Elles ne s'arrangeaient pas, en effet, ainsi que Mathieu vint l'apprendre le soir même à son hôte. Il y avait forte émotion dans Paris parce que le Grand Maître qui aurait avoué les étranges rites de réception des chevaliers reprochés par l'accusation et comme destinés à les éprouver, tout en repoussant avec énergie la sodomie, venait de renouveler ces aveux devant les docteurs de l'Université transportés au Temple pour l'occasion. Le plus étrange en apparence était qu'il n'avait pas subi la torture mais s'agissant des rites intérieurs de l'Ordre, seul le Pape pouvait juger et condamner. Donc Molay avait été ramené dans sa prison en attendant que des dispositions eussent été prises pour le conduire, avec les autres dignitaires incarcérés à Paris jusqu'en Avignon...

- Dans un sens, dit Mathieu, cela conforte les aveux arrachés à tant de malheureux frères tout en les déviant, ce qui pose une quantité de problèmes. N'importe comment, le procès qui s'annonce sera long, difficile et quand le Pape aura jugé on ne sait trop ce qu'il en résultera et quel sera le sort des dignitaires, de « Maître Jacques » lui-même. La prison ou l'exil, je pense. Les souverains étrangers ne sont pas d'accord et même si le roi Philippe est le plus grand de tous, il doit faire extrêmement attention... Il n'empêche que le danger, pour les Templiers échappés, est plus grand que jamais à cause de la colère du peuple...

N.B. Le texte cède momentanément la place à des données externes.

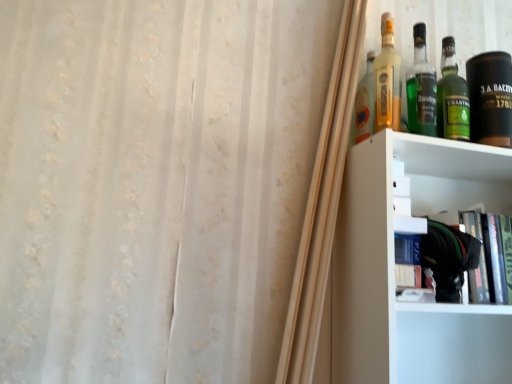
Question: Is green glass bottle at upper right, the 3th bottle from the left, inside or outside of hardcover book at upper right?

Choices:
 (A) outside
 (B) inside

Answer: (A)

Question: In the image, is green glass bottle at upper right, the second bottle from the right, positioned in front of or behind hardcover book at upper right?

Choices:
 (A) front
 (B) behind

Answer: (B)

Question: Estimate the real-world distances between objects in this image. Which object is farther from the translucent glass bottle at upper right, marked as the 3th bottle in a right-to-left arrangement?

Choices:
 (A) green glass bottle at upper right, the first bottle viewed from the right
 (B) green glass bottle at upper right, the second bottle from the right
 (C) hardcover book at upper right
 (D) translucent glass bottle at upper right, which ranks as the 1th bottle in left-to-right order
 (E) black leather canister at upper right

Answer: (C)

Question: Estimate the real-world distances between objects in this image. Which object is farther from the black leather canister at upper right?

Choices:
 (A) translucent glass bottle at upper right, the 2th bottle positioned from the left
 (B) green glass bottle at upper right, acting as the 4th bottle starting from the left
 (C) translucent glass bottle at upper right, which ranks as the 1th bottle in left-to-right order
 (D) green glass bottle at upper right, the 3th bottle from the left
 (E) hardcover book at upper right

Answer: (E)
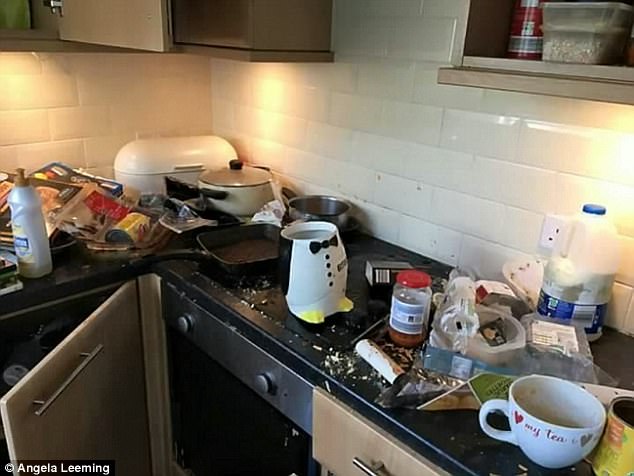
At what (x,y) coordinates should I click in order to perform the action: click on tile backsplash. Please return your answer as a coordinate pair (x, y). The image size is (634, 476). Looking at the image, I should click on (466, 186).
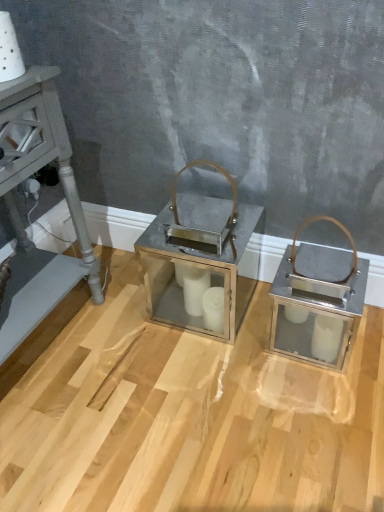
Identify the location of vacant area that lies between metallic silver lantern at center and metallic gray side table at left. This screenshot has height=512, width=384. (119, 345).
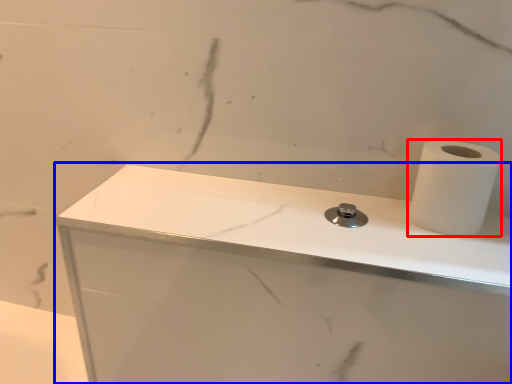
Question: Which object is further to the camera taking this photo, paper towel (highlighted by a red box) or counter top (highlighted by a blue box)?

Choices:
 (A) paper towel
 (B) counter top

Answer: (A)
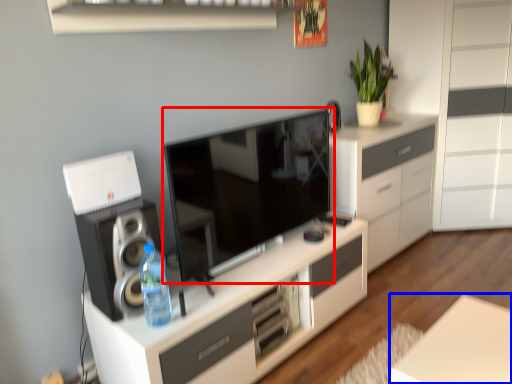
Question: Which object appears farthest to the camera in this image, television (highlighted by a red box) or table (highlighted by a blue box)?

Choices:
 (A) television
 (B) table

Answer: (A)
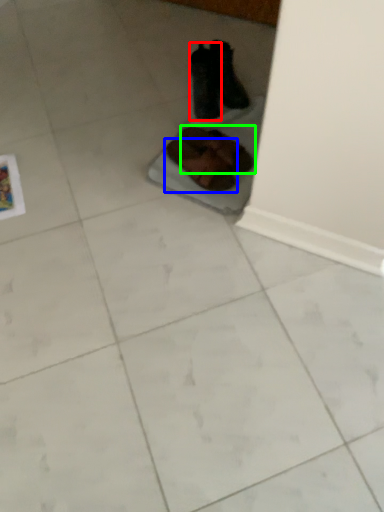
Question: Based on their relative distances, which object is farther from footwear (highlighted by a red box)? Choose from footwear (highlighted by a blue box) and footwear (highlighted by a green box).

Choices:
 (A) footwear
 (B) footwear

Answer: (A)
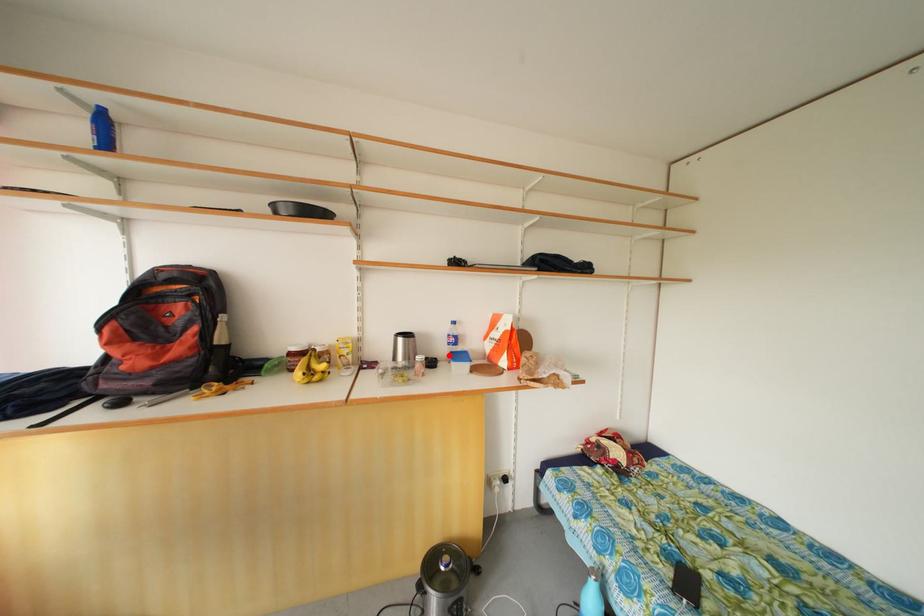
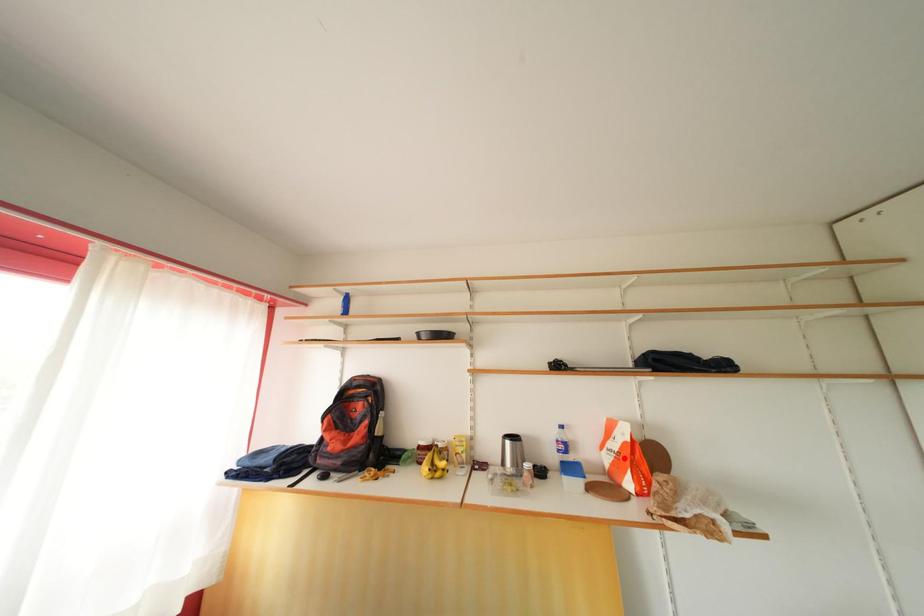
I am providing you with two images of the same scene from different viewpoints. A red point is marked on the first image and another point is marked on the second image. Is the marked point in image1 the same physical position as the marked point in image2?

No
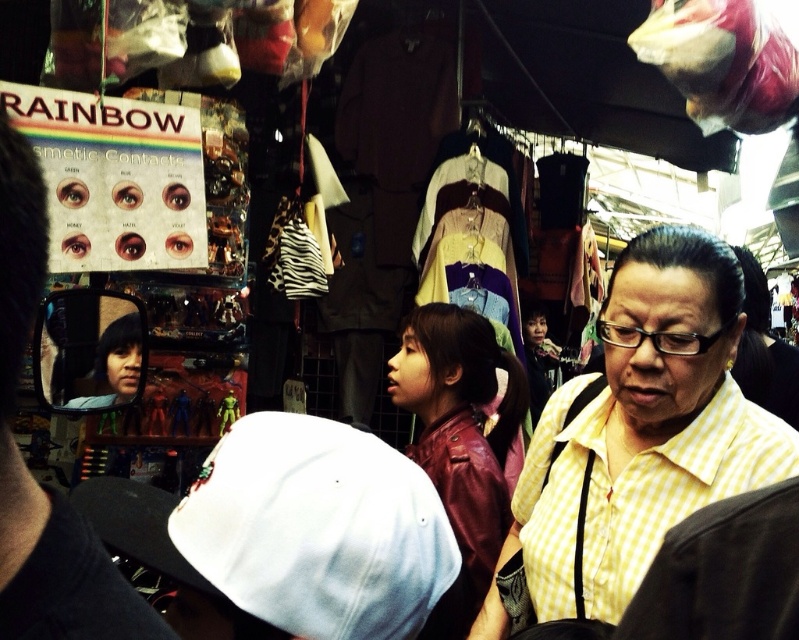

- C'est pourquoi je ne resterai pas chez vous plus longtemps. Dieu m'est témoin que je vous ai profonde et grande reconnaissance, mais je dois m'en aller.

- Pour aller où ?

- Pourquoi pas au Temple afin de m'y constituer prisonnier ? fit Olivier d'un ton las. Après tout, il n'y a aucune raison que j'échappe au sort commun et, au moins, je saurai ce qu'il advient de frère Clément.

- Frère Clément est captif avec les autres dignitaires. Il n'a pas été maltraité et devrait être mené au Pape lui aussi...

- Comment le savez-vous ?

- Dans la censive du Temple sont encore logés les maçons dont j'emploie certains. Ils sont, comme moi, fort attentifs au sort des chevaliers. Ils écoutent, surveillent. Cela veut dire qu'en cas de danger extrême, d'une occasion, ils sont prêts à aider. C'est pourquoi vous livrer ne servirait à rien sinon à augmenter le nombre des sans-grade que l'on livre au bourreau pour leur arracher... n'importe quoi susceptible d'apporter de l'eau au moulin de Nogaret et de l'Inquisition. Restez avec nous ! Un jour, je pense vous combattrez à nouveau pour l'Ordre... Et à moins que vous ne souhaitiez rentrer en Provence auprès de votre père, ce qui ne serait pas facile et le mettrait peut-être en danger car c'est chez lui que l'on vous cherchera en premier. Mieux vaut rester ici.

- Oh, j'y ai songé, mais mon père n'est pas en péril immédiat comme l'est frère Clément. Du moins je l'espère.

- Alors écoutez-moi et demeurez chez nous !

- Soit... mais pas sans rien faire ! Pas sans gagner si peu que ce soit le pain que vous me donnez. Apprenez-moi à tailler la pierre afin que je devienne l'un de vos ouvriers ! Je suis fort... et en bonne santé grâce à vous. Rester cloîtré dans l'inaction m'est insupportable. La... la prière ne me suffit plus, ajouta-t-il gêné en détournant la tête.